Dataset entries
++++++++++

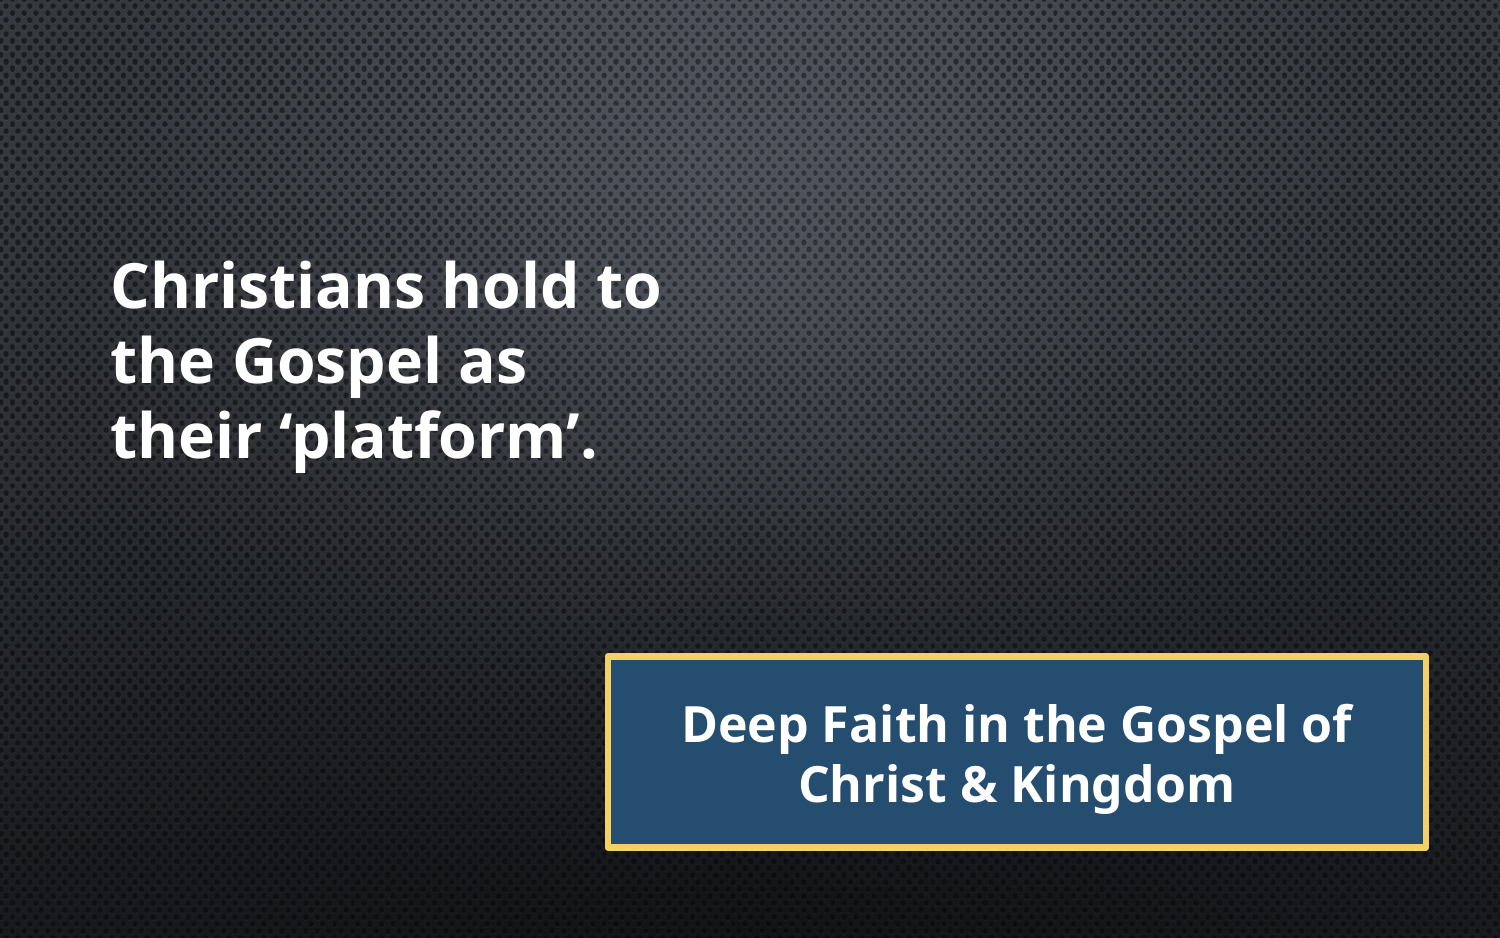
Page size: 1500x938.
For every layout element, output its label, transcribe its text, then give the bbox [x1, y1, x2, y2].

text_box Deep Faith in the Gospel of Christ & Kingdom [606, 655, 1428, 849]
text_box Christians hold to the Gospel as their ‘platform’. [95, 238, 687, 524]
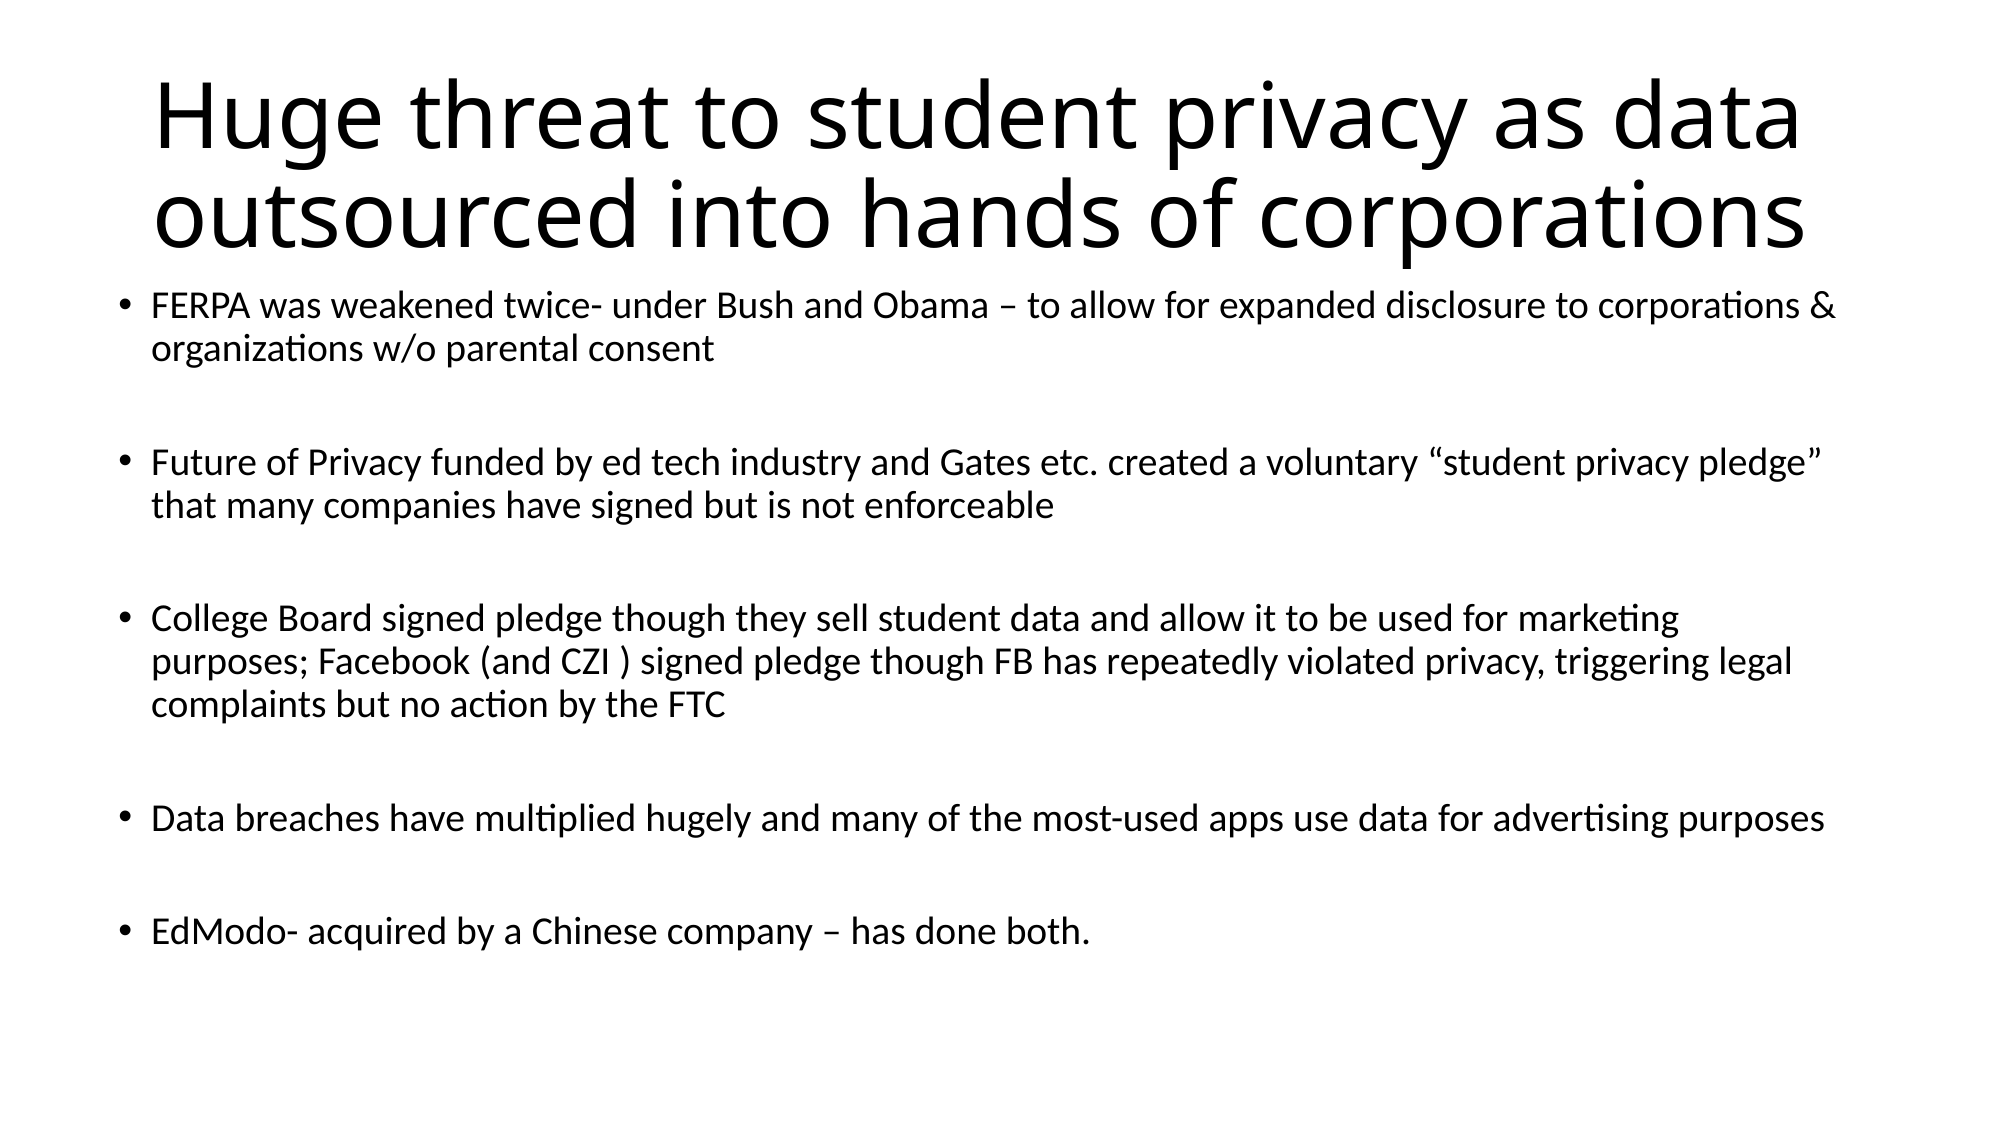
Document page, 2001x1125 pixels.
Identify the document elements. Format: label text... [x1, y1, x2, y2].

list FERPA was weakened twice- under Bush and Obama – to allow for expanded disclosure to corporations & organizations w/o parental consent Future of Privacy funded by ed tech industry and Gates etc. created a voluntary “student privacy pledge” that many companies have signed but is not enforceable College Board signed pledge though they sell student data and allow it to be used for marketing purposes; Facebook (and CZI ) signed pledge though FB has repeatedly violated privacy, triggering legal complaints but no action by the FTC Data breaches have multiplied hugely and many of the most-used apps use data for advertising purposes EdModo- acquired by a Chinese company – has done both. [103, 277, 1863, 1014]
title Huge threat to student privacy as data outsourced into hands of corporations [137, 59, 1863, 277]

++++++++++

What you should do:
Your reply should be an exact copy of every line from the line with "Identify the document" through the final line of the data, and nothing more.

Completed task:
Identify the document elements. Format: label text... [x1, y1, x2, y2].

list FERPA was weakened twice- under Bush and Obama – to allow for expanded disclosure to corporations & organizations w/o parental consent Future of Privacy funded by ed tech industry and Gates etc. created a voluntary “student privacy pledge” that many companies have signed but is not enforceable College Board signed pledge though they sell student data and allow it to be used for marketing purposes; Facebook (and CZI ) signed pledge though FB has repeatedly violated privacy, triggering legal complaints but no action by the FTC Data breaches have multiplied hugely and many of the most-used apps use data for advertising purposes EdModo- acquired by a Chinese company – has done both. [103, 277, 1863, 1014]
title Huge threat to student privacy as data outsourced into hands of corporations [137, 59, 1863, 277]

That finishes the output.